Turn everything in the listing below, from the line containing "de Waddenzee en de" down to the line containing "равительства Великобритании.", into a numbered list, leaving out any blank lines.

> Dataset extract
-=-=-=-=-

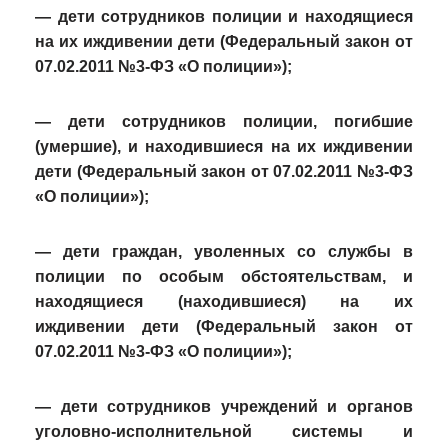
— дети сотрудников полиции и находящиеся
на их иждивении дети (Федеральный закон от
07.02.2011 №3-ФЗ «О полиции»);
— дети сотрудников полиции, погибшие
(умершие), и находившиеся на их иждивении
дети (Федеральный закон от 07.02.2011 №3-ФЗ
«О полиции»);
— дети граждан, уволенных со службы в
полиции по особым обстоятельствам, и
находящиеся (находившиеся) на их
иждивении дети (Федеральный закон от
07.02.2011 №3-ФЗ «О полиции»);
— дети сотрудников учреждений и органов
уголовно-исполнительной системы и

-=-=-=-=-

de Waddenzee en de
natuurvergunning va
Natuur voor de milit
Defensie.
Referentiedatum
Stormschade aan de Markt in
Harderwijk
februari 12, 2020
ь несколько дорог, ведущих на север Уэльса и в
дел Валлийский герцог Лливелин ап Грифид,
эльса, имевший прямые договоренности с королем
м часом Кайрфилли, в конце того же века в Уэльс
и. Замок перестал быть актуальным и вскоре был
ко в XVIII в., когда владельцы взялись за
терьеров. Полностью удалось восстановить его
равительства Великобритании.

-=-=-=-=-

> Exercise result
1. de Waddenzee en de
2. natuurvergunning va
3. Natuur voor de milit
4. Defensie.
5. Referentiedatum
6. Stormschade aan de Markt in
7. Harderwijk
8. februari 12, 2020
9. ь несколько дорог, ведущих на север Уэльса и в
10. дел Валлийский герцог Лливелин ап Грифид,
11. эльса, имевший прямые договоренности с королем
12. м часом Кайрфилли, в конце того же века в Уэльс
13. и. Замок перестал быть актуальным и вскоре был
14. ко в XVIII в., когда владельцы взялись за
15. терьеров. Полностью удалось восстановить его
16. равительства Великобритании.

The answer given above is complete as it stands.